Work order:
Return each entry below word for word, leaving out any image.

Material to process:
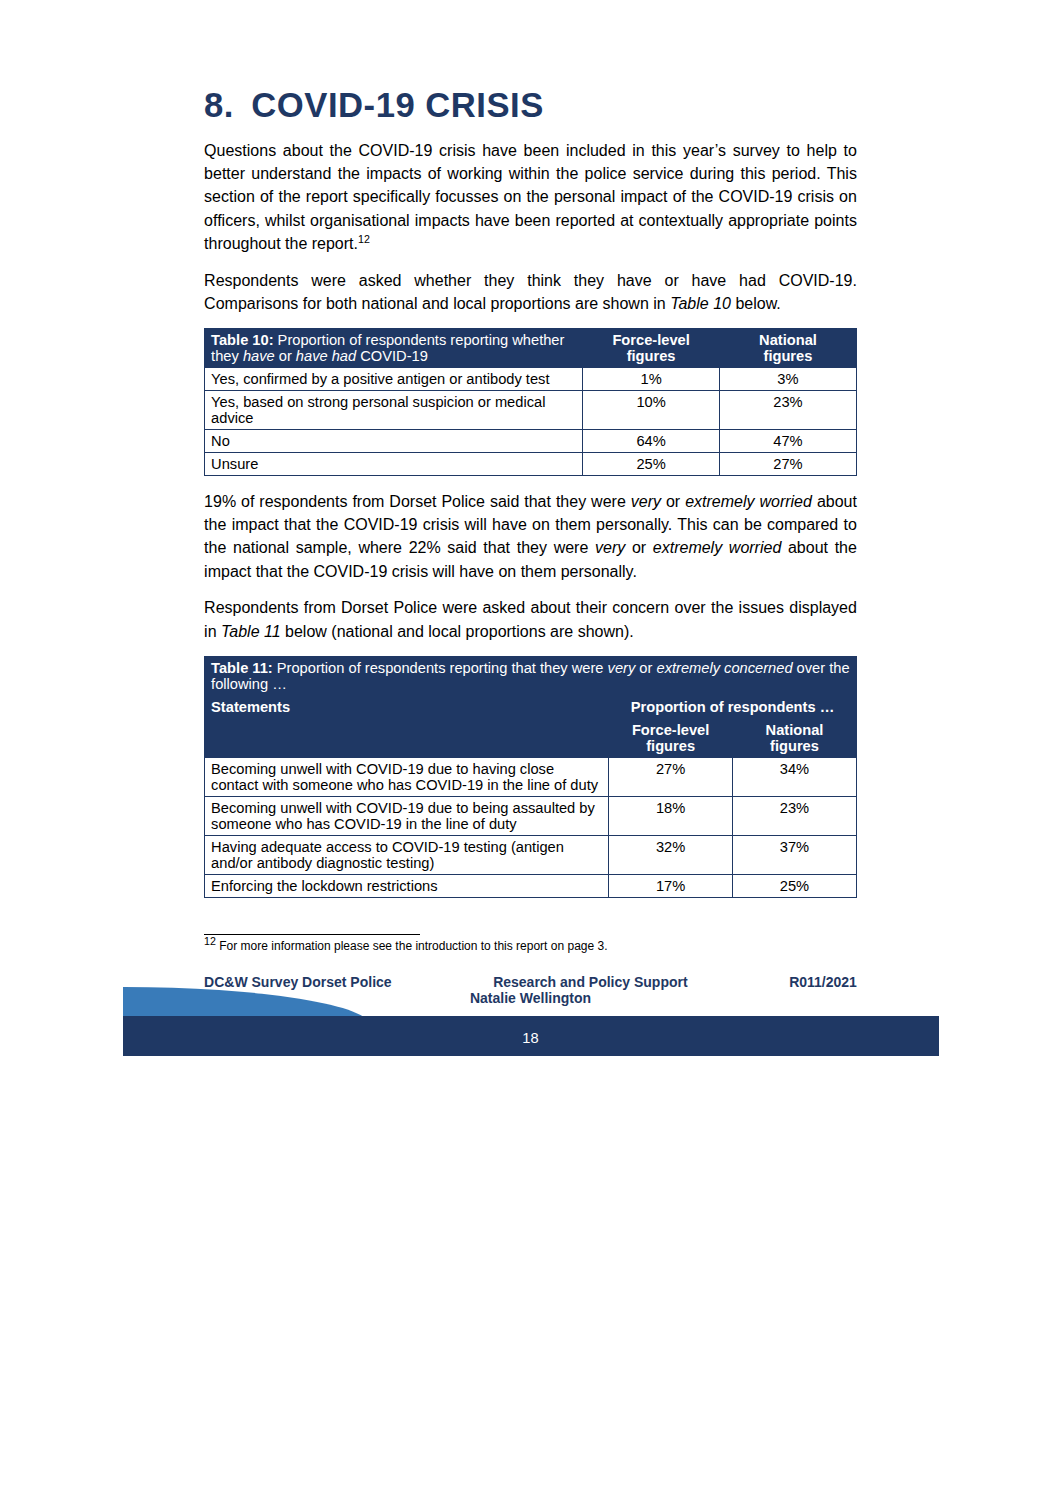8. COVID-19 CRISIS
Questions about the COVID-19 crisis have been included in this year’s survey to help to better understand the impacts of working within the police service during this period. This section of the report specifically focusses on the personal impact of the COVID-19 crisis on officers, whilst organisational impacts have been reported at contextually appropriate points throughout the report.12
Respondents were asked whether they think they have or have had COVID-19. Comparisons for both national and local proportions are shown in Table 10 below.
| Table 10: Proportion of respondents reporting whether they have or have had COVID-19 | Force-level figures | National figures |
| Yes, confirmed by a positive antigen or antibody test | 1% | 3% |
| Yes, based on strong personal suspicion or medical advice | 10% | 23% |
| No | 64% | 47% |
| Unsure | 25% | 27% |
19% of respondents from Dorset Police said that they were very or extremely worried about the impact that the COVID-19 crisis will have on them personally. This can be compared to the national sample, where 22% said that they were very or extremely worried about the impact that the COVID-19 crisis will have on them personally.
Respondents from Dorset Police were asked about their concern over the issues displayed in Table 11 below (national and local proportions are shown).
| Table 11: Proportion of respondents reporting that they were very or extremely concerned over the following … |
| Statements | Proportion of respondents … |
| | Force-level figures | National figures |
| Becoming unwell with COVID-19 due to having close contact with someone who has COVID-19 in the line of duty | 27% | 34% |
| Becoming unwell with COVID-19 due to being assaulted by someone who has COVID-19 in the line of duty | 18% | 23% |
| Having adequate access to COVID-19 testing (antigen and/or antibody diagnostic testing) | 32% | 37% |
| Enforcing the lockdown restrictions | 17% | 25% |
12 For more information please see the introduction to this report on page 3.
DC&W Survey Dorset Police R011/2021
Research and Policy Support
Natalie Wellington
18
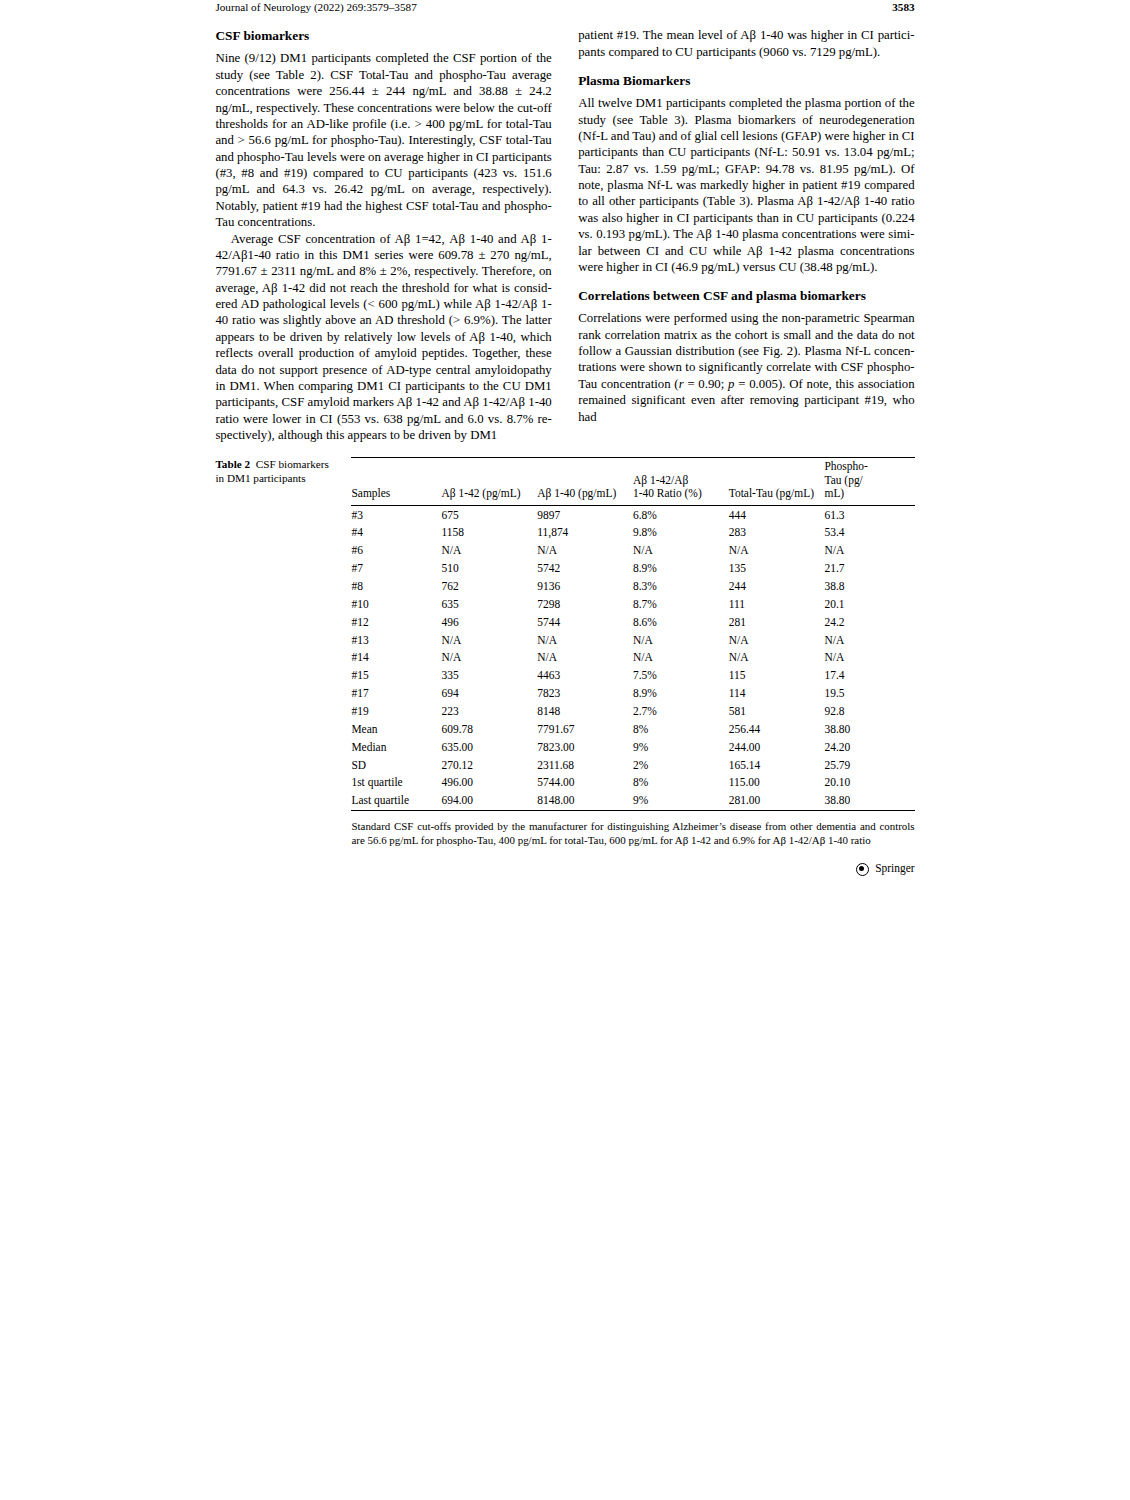Journal of Neurology (2022) 269:3579–3587
3583
CSF biomarkers
Nine (9/12) DM1 participants completed the CSF portion of the study (see Table 2). CSF Total-Tau and phospho-Tau average concentrations were 256.44 ± 244 ng/mL and 38.88 ± 24.2 ng/mL, respectively. These concentrations were below the cut-off thresholds for an AD-like profile (i.e. > 400 pg/mL for total-Tau and > 56.6 pg/mL for phospho-Tau). Interestingly, CSF total-Tau and phospho-Tau levels were on average higher in CI participants (#3, #8 and #19) compared to CU participants (423 vs. 151.6 pg/mL and 64.3 vs. 26.42 pg/mL on average, respectively). Notably, patient #19 had the highest CSF total-Tau and phospho-Tau concentrations.
Average CSF concentration of Aβ 1=42, Aβ 1-40 and Aβ 1-42/Aβ1-40 ratio in this DM1 series were 609.78 ± 270 ng/mL, 7791.67 ± 2311 ng/mL and 8% ± 2%, respectively. Therefore, on average, Aβ 1-42 did not reach the threshold for what is considered AD pathological levels (< 600 pg/mL) while Aβ 1-42/Aβ 1-40 ratio was slightly above an AD threshold (> 6.9%). The latter appears to be driven by relatively low levels of Aβ 1-40, which reflects overall production of amyloid peptides. Together, these data do not support presence of AD-type central amyloidopathy in DM1. When comparing DM1 CI participants to the CU DM1 participants, CSF amyloid markers Aβ 1-42 and Aβ 1-42/Aβ 1-40 ratio were lower in CI (553 vs. 638 pg/mL and 6.0 vs. 8.7% respectively), although this appears to be driven by DM1
patient #19. The mean level of Aβ 1-40 was higher in CI participants compared to CU participants (9060 vs. 7129 pg/mL).
Plasma Biomarkers
All twelve DM1 participants completed the plasma portion of the study (see Table 3). Plasma biomarkers of neurodegeneration (Nf-L and Tau) and of glial cell lesions (GFAP) were higher in CI participants than CU participants (Nf-L: 50.91 vs. 13.04 pg/mL; Tau: 2.87 vs. 1.59 pg/mL; GFAP: 94.78 vs. 81.95 pg/mL). Of note, plasma Nf-L was markedly higher in patient #19 compared to all other participants (Table 3). Plasma Aβ 1-42/Aβ 1-40 ratio was also higher in CI participants than in CU participants (0.224 vs. 0.193 pg/mL). The Aβ 1-40 plasma concentrations were similar between CI and CU while Aβ 1-42 plasma concentrations were higher in CI (46.9 pg/mL) versus CU (38.48 pg/mL).
Correlations between CSF and plasma biomarkers
Correlations were performed using the non-parametric Spearman rank correlation matrix as the cohort is small and the data do not follow a Gaussian distribution (see Fig. 2). Plasma Nf-L concentrations were shown to significantly correlate with CSF phospho-Tau concentration (r = 0.90; p = 0.005). Of note, this association remained significant even after removing participant #19, who had
Table 2 CSF biomarkers in DM1 participants
| Samples | Aβ 1-42 (pg/mL) | Aβ 1-40 (pg/mL) | Aβ 1-42/Aβ 1-40 Ratio (%) | Total-Tau (pg/mL) | Phospho- Tau (pg/ mL) |
| --- | --- | --- | --- | --- | --- |
| #3 | 675 | 9897 | 6.8% | 444 | 61.3 |
| #4 | 1158 | 11,874 | 9.8% | 283 | 53.4 |
| #6 | N/A | N/A | N/A | N/A | N/A |
| #7 | 510 | 5742 | 8.9% | 135 | 21.7 |
| #8 | 762 | 9136 | 8.3% | 244 | 38.8 |
| #10 | 635 | 7298 | 8.7% | 111 | 20.1 |
| #12 | 496 | 5744 | 8.6% | 281 | 24.2 |
| #13 | N/A | N/A | N/A | N/A | N/A |
| #14 | N/A | N/A | N/A | N/A | N/A |
| #15 | 335 | 4463 | 7.5% | 115 | 17.4 |
| #17 | 694 | 7823 | 8.9% | 114 | 19.5 |
| #19 | 223 | 8148 | 2.7% | 581 | 92.8 |
| Mean | 609.78 | 7791.67 | 8% | 256.44 | 38.80 |
| Median | 635.00 | 7823.00 | 9% | 244.00 | 24.20 |
| SD | 270.12 | 2311.68 | 2% | 165.14 | 25.79 |
| 1st quartile | 496.00 | 5744.00 | 8% | 115.00 | 20.10 |
| Last quartile | 694.00 | 8148.00 | 9% | 281.00 | 38.80 |
Standard CSF cut-offs provided by the manufacturer for distinguishing Alzheimer’s disease from other dementia and controls are 56.6 pg/mL for phospho-Tau, 400 pg/mL for total-Tau, 600 pg/mL for Aβ 1-42 and 6.9% for Aβ 1-42/Aβ 1-40 ratio
Springer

Solved exercise:
8. COVID-19 CRISIS
Questions about the COVID-19 crisis have been included in this year’s survey to help to better understand the impacts of working within the police service during this period. This section of the report specifically focusses on the personal impact of the COVID-19 crisis on officers, whilst organisational impacts have been reported at contextually appropriate points throughout the report.12
Respondents were asked whether they think they have or have had COVID-19. Comparisons for both national and local proportions are shown in Table 10 below.
| Table 10: Proportion of respondents reporting whether they have or have had COVID-19 | Force-level figures | National figures |
| Yes, confirmed by a positive antigen or antibody test | 1% | 3% |
| Yes, based on strong personal suspicion or medical advice | 10% | 23% |
| No | 64% | 47% |
| Unsure | 25% | 27% |
19% of respondents from Dorset Police said that they were very or extremely worried about the impact that the COVID-19 crisis will have on them personally. This can be compared to the national sample, where 22% said that they were very or extremely worried about the impact that the COVID-19 crisis will have on them personally.
Respondents from Dorset Police were asked about their concern over the issues displayed in Table 11 below (national and local proportions are shown).
| Table 11: Proportion of respondents reporting that they were very or extremely concerned over the following … |
| Statements | Proportion of respondents … |
| | Force-level figures | National figures |
| Becoming unwell with COVID-19 due to having close contact with someone who has COVID-19 in the line of duty | 27% | 34% |
| Becoming unwell with COVID-19 due to being assaulted by someone who has COVID-19 in the line of duty | 18% | 23% |
| Having adequate access to COVID-19 testing (antigen and/or antibody diagnostic testing) | 32% | 37% |
| Enforcing the lockdown restrictions | 17% | 25% |
12 For more information please see the introduction to this report on page 3.
DC&W Survey Dorset Police R011/2021
Research and Policy Support
Natalie Wellington
18
Journal of Neurology (2022) 269:3579–3587
3583
CSF biomarkers
Nine (9/12) DM1 participants completed the CSF portion of the study (see Table 2). CSF Total-Tau and phospho-Tau average concentrations were 256.44 ± 244 ng/mL and 38.88 ± 24.2 ng/mL, respectively. These concentrations were below the cut-off thresholds for an AD-like profile (i.e. > 400 pg/mL for total-Tau and > 56.6 pg/mL for phospho-Tau). Interestingly, CSF total-Tau and phospho-Tau levels were on average higher in CI participants (#3, #8 and #19) compared to CU participants (423 vs. 151.6 pg/mL and 64.3 vs. 26.42 pg/mL on average, respectively). Notably, patient #19 had the highest CSF total-Tau and phospho-Tau concentrations.
Average CSF concentration of Aβ 1=42, Aβ 1-40 and Aβ 1-42/Aβ1-40 ratio in this DM1 series were 609.78 ± 270 ng/mL, 7791.67 ± 2311 ng/mL and 8% ± 2%, respectively. Therefore, on average, Aβ 1-42 did not reach the threshold for what is considered AD pathological levels (< 600 pg/mL) while Aβ 1-42/Aβ 1-40 ratio was slightly above an AD threshold (> 6.9%). The latter appears to be driven by relatively low levels of Aβ 1-40, which reflects overall production of amyloid peptides. Together, these data do not support presence of AD-type central amyloidopathy in DM1. When comparing DM1 CI participants to the CU DM1 participants, CSF amyloid markers Aβ 1-42 and Aβ 1-42/Aβ 1-40 ratio were lower in CI (553 vs. 638 pg/mL and 6.0 vs. 8.7% respectively), although this appears to be driven by DM1
patient #19. The mean level of Aβ 1-40 was higher in CI participants compared to CU participants (9060 vs. 7129 pg/mL).
Plasma Biomarkers
All twelve DM1 participants completed the plasma portion of the study (see Table 3). Plasma biomarkers of neurodegeneration (Nf-L and Tau) and of glial cell lesions (GFAP) were higher in CI participants than CU participants (Nf-L: 50.91 vs. 13.04 pg/mL; Tau: 2.87 vs. 1.59 pg/mL; GFAP: 94.78 vs. 81.95 pg/mL). Of note, plasma Nf-L was markedly higher in patient #19 compared to all other participants (Table 3). Plasma Aβ 1-42/Aβ 1-40 ratio was also higher in CI participants than in CU participants (0.224 vs. 0.193 pg/mL). The Aβ 1-40 plasma concentrations were similar between CI and CU while Aβ 1-42 plasma concentrations were higher in CI (46.9 pg/mL) versus CU (38.48 pg/mL).
Correlations between CSF and plasma biomarkers
Correlations were performed using the non-parametric Spearman rank correlation matrix as the cohort is small and the data do not follow a Gaussian distribution (see Fig. 2). Plasma Nf-L concentrations were shown to significantly correlate with CSF phospho-Tau concentration (r = 0.90; p = 0.005). Of note, this association remained significant even after removing participant #19, who had
Table 2 CSF biomarkers in DM1 participants
| Samples | Aβ 1-42 (pg/mL) | Aβ 1-40 (pg/mL) | Aβ 1-42/Aβ 1-40 Ratio (%) | Total-Tau (pg/mL) | Phospho- Tau (pg/ mL) |
| --- | --- | --- | --- | --- | --- |
| #3 | 675 | 9897 | 6.8% | 444 | 61.3 |
| #4 | 1158 | 11,874 | 9.8% | 283 | 53.4 |
| #6 | N/A | N/A | N/A | N/A | N/A |
| #7 | 510 | 5742 | 8.9% | 135 | 21.7 |
| #8 | 762 | 9136 | 8.3% | 244 | 38.8 |
| #10 | 635 | 7298 | 8.7% | 111 | 20.1 |
| #12 | 496 | 5744 | 8.6% | 281 | 24.2 |
| #13 | N/A | N/A | N/A | N/A | N/A |
| #14 | N/A | N/A | N/A | N/A | N/A |
| #15 | 335 | 4463 | 7.5% | 115 | 17.4 |
| #17 | 694 | 7823 | 8.9% | 114 | 19.5 |
| #19 | 223 | 8148 | 2.7% | 581 | 92.8 |
| Mean | 609.78 | 7791.67 | 8% | 256.44 | 38.80 |
| Median | 635.00 | 7823.00 | 9% | 244.00 | 24.20 |
| SD | 270.12 | 2311.68 | 2% | 165.14 | 25.79 |
| 1st quartile | 496.00 | 5744.00 | 8% | 115.00 | 20.10 |
| Last quartile | 694.00 | 8148.00 | 9% | 281.00 | 38.80 |
Standard CSF cut-offs provided by the manufacturer for distinguishing Alzheimer’s disease from other dementia and controls are 56.6 pg/mL for phospho-Tau, 400 pg/mL for total-Tau, 600 pg/mL for Aβ 1-42 and 6.9% for Aβ 1-42/Aβ 1-40 ratio
Springer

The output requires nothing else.